(Before I begin please excuse any rambling on my part. I just got home from dancing all night and am still a bit worked up)
Let’s first do a comparison between the products tested in the last 2 videos:
1). CryptoMonitor- Comes in 2 flavors, Free and Paid. The essential difference between these versions is also the basis of my contempt for the product. The free version does not protect against as many types of Encryptors as does the Paid version. But if when using the Free and coming up against a malware type that the Paid will work against but the Free does not, the user will get an alert basically stating that “too bad you didn’t pay for the product, because if you weren’t so cheap your files wouldn’t now be toast.” I find this attitude appalling. Even worse is that the Paid version (as evidenced by 3 videos I’ve already done) isn’t all that hot anyway.
2). CryptoPrevent- Also comes as a Free and a Paid version. The difference here is that both versions have the identical level of protection; the major difference is that the Paid version is updated as novel threats emerge.
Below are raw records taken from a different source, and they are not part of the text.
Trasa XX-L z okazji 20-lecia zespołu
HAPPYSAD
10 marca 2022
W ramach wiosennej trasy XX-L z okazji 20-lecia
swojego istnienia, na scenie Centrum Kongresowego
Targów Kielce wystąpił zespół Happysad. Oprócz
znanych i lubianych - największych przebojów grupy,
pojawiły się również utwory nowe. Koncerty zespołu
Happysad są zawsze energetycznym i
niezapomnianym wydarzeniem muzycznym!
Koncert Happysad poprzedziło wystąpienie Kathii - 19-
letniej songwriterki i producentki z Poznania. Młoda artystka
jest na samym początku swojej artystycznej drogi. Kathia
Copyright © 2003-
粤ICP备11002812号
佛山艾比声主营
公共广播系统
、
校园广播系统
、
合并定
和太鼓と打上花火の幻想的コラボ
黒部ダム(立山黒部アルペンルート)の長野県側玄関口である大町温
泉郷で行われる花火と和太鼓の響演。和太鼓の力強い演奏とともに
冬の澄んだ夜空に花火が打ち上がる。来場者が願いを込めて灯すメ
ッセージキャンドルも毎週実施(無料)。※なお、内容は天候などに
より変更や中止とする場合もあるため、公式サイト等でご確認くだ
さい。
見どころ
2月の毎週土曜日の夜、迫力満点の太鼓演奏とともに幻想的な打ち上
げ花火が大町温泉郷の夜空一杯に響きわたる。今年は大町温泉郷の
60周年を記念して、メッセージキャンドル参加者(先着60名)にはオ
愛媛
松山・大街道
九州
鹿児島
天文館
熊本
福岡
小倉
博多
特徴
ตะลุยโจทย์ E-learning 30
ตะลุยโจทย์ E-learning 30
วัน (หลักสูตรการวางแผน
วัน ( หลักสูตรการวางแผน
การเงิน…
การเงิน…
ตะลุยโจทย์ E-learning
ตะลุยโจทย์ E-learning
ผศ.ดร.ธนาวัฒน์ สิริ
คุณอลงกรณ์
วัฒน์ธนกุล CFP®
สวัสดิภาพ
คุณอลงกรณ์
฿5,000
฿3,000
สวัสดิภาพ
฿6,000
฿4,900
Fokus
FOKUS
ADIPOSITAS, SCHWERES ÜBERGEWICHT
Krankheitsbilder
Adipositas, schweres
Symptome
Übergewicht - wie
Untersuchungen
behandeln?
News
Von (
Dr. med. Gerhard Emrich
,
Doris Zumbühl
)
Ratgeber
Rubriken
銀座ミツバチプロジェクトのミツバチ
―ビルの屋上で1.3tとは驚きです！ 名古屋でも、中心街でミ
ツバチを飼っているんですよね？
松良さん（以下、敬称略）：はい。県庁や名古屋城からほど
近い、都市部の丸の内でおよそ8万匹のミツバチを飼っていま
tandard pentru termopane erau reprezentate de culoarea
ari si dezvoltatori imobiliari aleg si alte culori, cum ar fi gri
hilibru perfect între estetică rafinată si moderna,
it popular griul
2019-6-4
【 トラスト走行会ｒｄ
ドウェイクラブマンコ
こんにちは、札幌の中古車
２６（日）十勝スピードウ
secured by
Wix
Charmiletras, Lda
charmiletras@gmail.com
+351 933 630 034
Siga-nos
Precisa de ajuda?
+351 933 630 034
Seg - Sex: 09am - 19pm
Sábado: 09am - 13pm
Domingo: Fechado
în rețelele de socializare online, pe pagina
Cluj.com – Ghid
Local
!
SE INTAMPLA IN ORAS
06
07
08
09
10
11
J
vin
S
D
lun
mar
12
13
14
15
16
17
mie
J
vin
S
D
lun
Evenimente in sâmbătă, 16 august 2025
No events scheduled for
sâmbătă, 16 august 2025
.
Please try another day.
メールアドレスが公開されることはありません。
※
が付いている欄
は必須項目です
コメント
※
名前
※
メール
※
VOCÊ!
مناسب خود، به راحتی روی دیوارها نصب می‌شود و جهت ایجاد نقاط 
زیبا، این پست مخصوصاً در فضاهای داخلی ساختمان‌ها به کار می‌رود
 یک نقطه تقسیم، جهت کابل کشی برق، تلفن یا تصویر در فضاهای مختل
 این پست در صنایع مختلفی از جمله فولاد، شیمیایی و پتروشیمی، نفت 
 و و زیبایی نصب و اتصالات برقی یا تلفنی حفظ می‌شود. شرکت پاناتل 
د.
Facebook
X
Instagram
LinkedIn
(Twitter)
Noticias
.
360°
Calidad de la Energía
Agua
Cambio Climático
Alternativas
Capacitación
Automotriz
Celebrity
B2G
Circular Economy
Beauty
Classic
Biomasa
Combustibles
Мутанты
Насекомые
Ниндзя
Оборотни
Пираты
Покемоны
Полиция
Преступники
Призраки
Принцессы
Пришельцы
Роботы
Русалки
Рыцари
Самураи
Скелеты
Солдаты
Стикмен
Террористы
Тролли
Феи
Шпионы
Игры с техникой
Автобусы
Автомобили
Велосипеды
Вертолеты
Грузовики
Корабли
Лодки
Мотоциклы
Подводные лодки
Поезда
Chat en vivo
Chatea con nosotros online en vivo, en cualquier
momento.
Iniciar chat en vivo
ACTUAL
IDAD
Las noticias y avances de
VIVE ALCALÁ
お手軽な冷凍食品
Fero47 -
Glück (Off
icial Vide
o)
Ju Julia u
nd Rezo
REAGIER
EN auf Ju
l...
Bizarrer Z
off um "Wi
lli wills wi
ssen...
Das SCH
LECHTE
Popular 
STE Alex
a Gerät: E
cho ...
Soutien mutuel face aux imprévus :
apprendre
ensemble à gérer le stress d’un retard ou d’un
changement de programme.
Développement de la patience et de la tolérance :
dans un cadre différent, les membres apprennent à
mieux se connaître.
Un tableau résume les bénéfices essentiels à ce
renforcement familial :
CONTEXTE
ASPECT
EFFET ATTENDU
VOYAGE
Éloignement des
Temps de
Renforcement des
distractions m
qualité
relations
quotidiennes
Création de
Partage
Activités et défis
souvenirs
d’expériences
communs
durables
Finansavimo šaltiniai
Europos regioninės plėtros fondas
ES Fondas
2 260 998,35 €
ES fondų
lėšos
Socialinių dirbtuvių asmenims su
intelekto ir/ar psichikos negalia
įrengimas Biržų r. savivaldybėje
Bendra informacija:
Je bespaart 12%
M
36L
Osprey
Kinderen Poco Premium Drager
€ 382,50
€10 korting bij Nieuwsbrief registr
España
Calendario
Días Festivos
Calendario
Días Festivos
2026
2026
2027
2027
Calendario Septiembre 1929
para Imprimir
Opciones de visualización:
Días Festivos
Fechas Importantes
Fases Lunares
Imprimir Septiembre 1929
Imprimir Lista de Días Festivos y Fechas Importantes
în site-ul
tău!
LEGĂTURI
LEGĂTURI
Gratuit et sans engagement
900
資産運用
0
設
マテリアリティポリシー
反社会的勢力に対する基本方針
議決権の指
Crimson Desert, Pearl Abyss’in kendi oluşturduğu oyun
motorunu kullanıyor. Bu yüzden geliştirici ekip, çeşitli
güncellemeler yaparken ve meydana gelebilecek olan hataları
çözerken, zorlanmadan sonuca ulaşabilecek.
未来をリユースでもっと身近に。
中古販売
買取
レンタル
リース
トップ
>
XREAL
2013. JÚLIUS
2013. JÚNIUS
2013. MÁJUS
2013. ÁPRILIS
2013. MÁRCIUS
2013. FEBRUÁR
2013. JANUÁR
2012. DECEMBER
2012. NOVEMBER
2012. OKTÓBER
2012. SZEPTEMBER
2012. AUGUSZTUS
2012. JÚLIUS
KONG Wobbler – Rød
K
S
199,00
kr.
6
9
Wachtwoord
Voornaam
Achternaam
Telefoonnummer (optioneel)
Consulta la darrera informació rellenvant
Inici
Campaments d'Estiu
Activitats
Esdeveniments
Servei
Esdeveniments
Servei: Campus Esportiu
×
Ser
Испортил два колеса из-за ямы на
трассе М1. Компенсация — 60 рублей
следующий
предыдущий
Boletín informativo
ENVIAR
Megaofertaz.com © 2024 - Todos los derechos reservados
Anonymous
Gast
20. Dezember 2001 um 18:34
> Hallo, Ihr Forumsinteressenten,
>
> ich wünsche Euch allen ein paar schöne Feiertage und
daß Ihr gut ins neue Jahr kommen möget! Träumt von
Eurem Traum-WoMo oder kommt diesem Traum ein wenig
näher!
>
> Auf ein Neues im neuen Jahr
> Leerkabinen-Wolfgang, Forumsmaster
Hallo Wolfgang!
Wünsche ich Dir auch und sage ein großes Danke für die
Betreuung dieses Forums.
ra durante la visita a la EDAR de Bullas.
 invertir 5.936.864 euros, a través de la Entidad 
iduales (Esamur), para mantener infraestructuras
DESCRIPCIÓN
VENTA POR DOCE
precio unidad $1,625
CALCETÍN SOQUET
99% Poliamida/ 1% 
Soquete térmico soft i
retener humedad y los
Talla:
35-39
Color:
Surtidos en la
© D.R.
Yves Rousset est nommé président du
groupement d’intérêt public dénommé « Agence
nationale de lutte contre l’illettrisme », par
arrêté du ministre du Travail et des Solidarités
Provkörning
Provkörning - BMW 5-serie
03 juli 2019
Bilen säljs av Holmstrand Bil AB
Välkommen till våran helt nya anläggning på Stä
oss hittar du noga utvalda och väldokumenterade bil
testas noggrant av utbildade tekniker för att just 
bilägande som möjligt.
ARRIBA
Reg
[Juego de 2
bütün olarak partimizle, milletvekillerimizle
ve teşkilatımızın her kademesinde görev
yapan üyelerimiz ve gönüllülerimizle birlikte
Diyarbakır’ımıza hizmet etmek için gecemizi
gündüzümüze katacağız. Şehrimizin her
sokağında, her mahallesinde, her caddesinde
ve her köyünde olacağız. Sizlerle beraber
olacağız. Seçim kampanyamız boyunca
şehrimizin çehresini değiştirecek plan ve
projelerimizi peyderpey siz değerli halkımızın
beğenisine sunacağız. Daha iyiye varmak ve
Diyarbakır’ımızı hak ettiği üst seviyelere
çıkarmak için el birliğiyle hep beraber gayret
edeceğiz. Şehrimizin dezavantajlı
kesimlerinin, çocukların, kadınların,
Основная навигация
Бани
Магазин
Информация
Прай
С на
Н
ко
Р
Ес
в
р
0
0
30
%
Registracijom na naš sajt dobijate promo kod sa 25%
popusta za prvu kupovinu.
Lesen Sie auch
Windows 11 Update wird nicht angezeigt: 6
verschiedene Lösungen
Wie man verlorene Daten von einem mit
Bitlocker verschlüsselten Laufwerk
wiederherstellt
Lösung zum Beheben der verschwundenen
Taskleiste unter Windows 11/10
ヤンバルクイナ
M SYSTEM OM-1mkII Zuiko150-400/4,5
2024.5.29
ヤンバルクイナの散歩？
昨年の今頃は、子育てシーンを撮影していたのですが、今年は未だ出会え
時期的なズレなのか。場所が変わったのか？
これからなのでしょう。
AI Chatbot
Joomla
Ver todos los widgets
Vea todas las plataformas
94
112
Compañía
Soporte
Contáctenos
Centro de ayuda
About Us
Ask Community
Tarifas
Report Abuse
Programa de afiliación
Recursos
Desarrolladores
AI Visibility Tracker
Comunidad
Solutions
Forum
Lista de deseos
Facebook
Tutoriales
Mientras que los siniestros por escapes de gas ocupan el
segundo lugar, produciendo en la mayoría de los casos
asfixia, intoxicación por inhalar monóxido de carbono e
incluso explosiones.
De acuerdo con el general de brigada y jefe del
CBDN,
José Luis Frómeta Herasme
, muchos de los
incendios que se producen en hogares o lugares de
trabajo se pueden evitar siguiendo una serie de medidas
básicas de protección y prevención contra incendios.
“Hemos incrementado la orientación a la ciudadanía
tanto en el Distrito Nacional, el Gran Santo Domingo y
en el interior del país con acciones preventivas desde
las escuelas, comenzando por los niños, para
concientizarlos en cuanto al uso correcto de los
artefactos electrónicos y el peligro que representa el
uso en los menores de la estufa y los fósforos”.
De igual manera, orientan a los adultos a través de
I actually have a story about this- some members of the Research department in my organization are encouraged to have a presence on the Darkweb, as well as having the ability (and directive) of purchasing malware that act by mechanisms not yet seen. A while back one of the guys in that department supplied me with a sample just purchased and not yet released into the Wild (I think it was the initial version 3 of Cryptowall but may be mistaken); I happened to have CryptoPrevent on one of my test machines and tried the malware. Sadly it failed to protect. I took the malware home and set up a CryptoPrevent system the following evening and found that CP was updated and now stopped the baddie. So sometime within 30 hours (or so) of the release of the new malwarethe author took steps to protect the user from it! I was (and am) impressed.
That being said, who needs CryptoPrevent?
1). If you are using either Comodo with the Sandbox enabled or Sandboxie, you don’t really need CP as both of these products will block the malware at a point before the changes made by CP will be effective (I guess it’s not exactly a secret I prefer Comodo Firewall- if the malware is a few day old the Cloud AV will kill it, and it the malware is just released the Sandbox will isolate and strangle it. For a consumer product it just doesn’t get better than this).
2). If you still are putting faith in an AV and/or HIPS product you definitely will benefit from CryptoPrevent. The same person that informed me about the malware mentioned above (I think he was sweet on me) also followed the spread and morphing of the original Tesla. He found that only the top tier AV’s (the usual suspects) had a definition in place against these FUD variants within 18 hours of release and none within the first 8 hours. This is a time lag that CryptoPrevent nicely fills.
Anyway, this will be the last vid from me for a while as I have to fly back Monday to do what I was doing for the next month or so- that is unless I strangle one of the IT guys responsible for the Breach. In that case I’ll be back in 15-20 years, depending on good behavior.